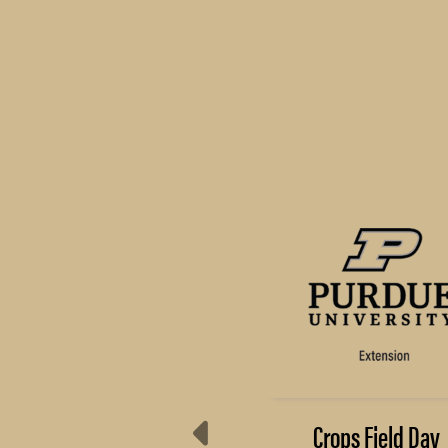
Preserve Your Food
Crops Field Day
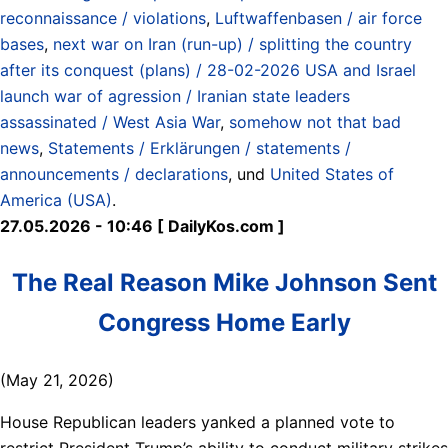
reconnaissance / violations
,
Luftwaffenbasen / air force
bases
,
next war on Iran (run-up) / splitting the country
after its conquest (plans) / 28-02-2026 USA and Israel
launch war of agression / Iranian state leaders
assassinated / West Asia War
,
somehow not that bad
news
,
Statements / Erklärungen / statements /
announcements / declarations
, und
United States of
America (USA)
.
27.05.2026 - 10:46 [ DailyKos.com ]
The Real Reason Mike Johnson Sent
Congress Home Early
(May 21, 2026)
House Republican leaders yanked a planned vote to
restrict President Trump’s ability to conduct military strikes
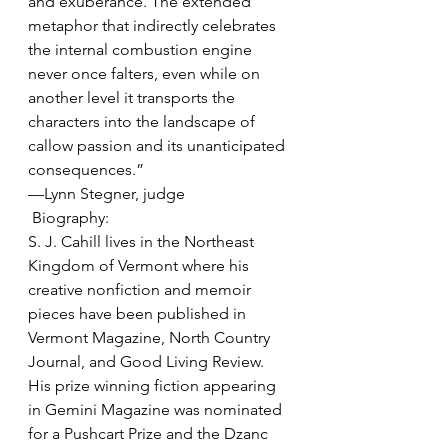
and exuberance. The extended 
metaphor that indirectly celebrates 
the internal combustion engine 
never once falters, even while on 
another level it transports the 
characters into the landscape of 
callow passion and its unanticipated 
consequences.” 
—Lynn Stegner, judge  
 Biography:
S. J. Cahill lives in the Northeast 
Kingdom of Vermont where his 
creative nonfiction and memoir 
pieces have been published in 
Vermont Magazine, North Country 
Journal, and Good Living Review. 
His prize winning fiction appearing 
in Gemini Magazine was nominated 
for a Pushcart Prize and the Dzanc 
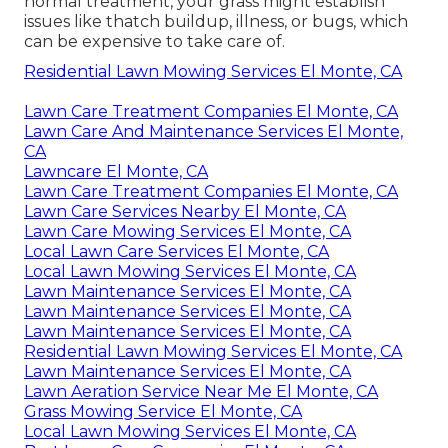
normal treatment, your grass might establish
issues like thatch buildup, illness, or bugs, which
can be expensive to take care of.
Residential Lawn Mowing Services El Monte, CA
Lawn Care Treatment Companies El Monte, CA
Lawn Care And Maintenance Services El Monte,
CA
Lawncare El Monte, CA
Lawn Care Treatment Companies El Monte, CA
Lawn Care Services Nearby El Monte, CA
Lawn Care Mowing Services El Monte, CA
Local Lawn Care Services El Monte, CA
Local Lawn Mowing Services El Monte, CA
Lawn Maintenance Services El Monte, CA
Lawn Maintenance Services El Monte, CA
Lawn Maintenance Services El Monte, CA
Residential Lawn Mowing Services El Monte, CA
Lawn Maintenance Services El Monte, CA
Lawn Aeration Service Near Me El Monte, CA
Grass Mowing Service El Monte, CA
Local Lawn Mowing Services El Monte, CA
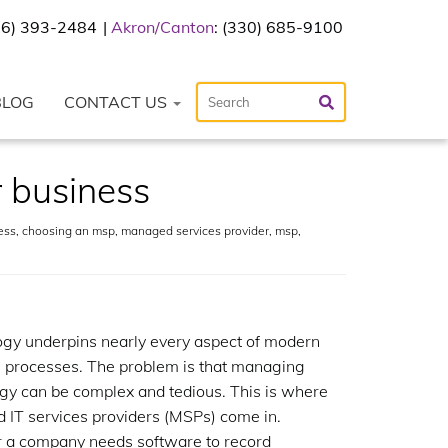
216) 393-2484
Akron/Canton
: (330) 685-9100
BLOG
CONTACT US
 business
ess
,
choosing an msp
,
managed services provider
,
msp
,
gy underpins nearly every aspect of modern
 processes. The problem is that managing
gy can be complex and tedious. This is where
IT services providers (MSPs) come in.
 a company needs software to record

* * *

Replace every "El Monte" in the lines above with "your city" and change nothing else. Leave out the pictures.

Preserve Your Food
Crops Field Day
reconnaissance / violations
,
Luftwaffenbasen / air force
bases
,
next war on Iran (run-up) / splitting the country
after its conquest (plans) / 28-02-2026 USA and Israel
launch war of agression / Iranian state leaders
assassinated / West Asia War
,
somehow not that bad
news
,
Statements / Erklärungen / statements /
announcements / declarations
, und
United States of
America (USA)
.
27.05.2026 - 10:46 [ DailyKos.com ]
The Real Reason Mike Johnson Sent
Congress Home Early
(May 21, 2026)
House Republican leaders yanked a planned vote to
restrict President Trump’s ability to conduct military strikes
and exuberance. The extended 
metaphor that indirectly celebrates 
the internal combustion engine 
never once falters, even while on 
another level it transports the 
characters into the landscape of 
callow passion and its unanticipated 
consequences.” 
—Lynn Stegner, judge  
 Biography:
S. J. Cahill lives in the Northeast 
Kingdom of Vermont where his 
creative nonfiction and memoir 
pieces have been published in 
Vermont Magazine, North Country 
Journal, and Good Living Review. 
His prize winning fiction appearing 
in Gemini Magazine was nominated 
for a Pushcart Prize and the Dzanc 
normal treatment, your grass might establish
issues like thatch buildup, illness, or bugs, which
can be expensive to take care of.
Residential Lawn Mowing Services your city, CA
Lawn Care Treatment Companies your city, CA
Lawn Care And Maintenance Services your city,
CA
Lawncare your city, CA
Lawn Care Treatment Companies your city, CA
Lawn Care Services Nearby your city, CA
Lawn Care Mowing Services your city, CA
Local Lawn Care Services your city, CA
Local Lawn Mowing Services your city, CA
Lawn Maintenance Services your city, CA
Lawn Maintenance Services your city, CA
Lawn Maintenance Services your city, CA
Residential Lawn Mowing Services your city, CA
Lawn Maintenance Services your city, CA
Lawn Aeration Service Near Me your city, CA
Grass Mowing Service your city, CA
Local Lawn Mowing Services your city, CA
216) 393-2484
Akron/Canton
: (330) 685-9100
BLOG
CONTACT US
 business
ess
,
choosing an msp
,
managed services provider
,
msp
,
gy underpins nearly every aspect of modern
 processes. The problem is that managing
gy can be complex and tedious. This is where
IT services providers (MSPs) come in.
 a company needs software to record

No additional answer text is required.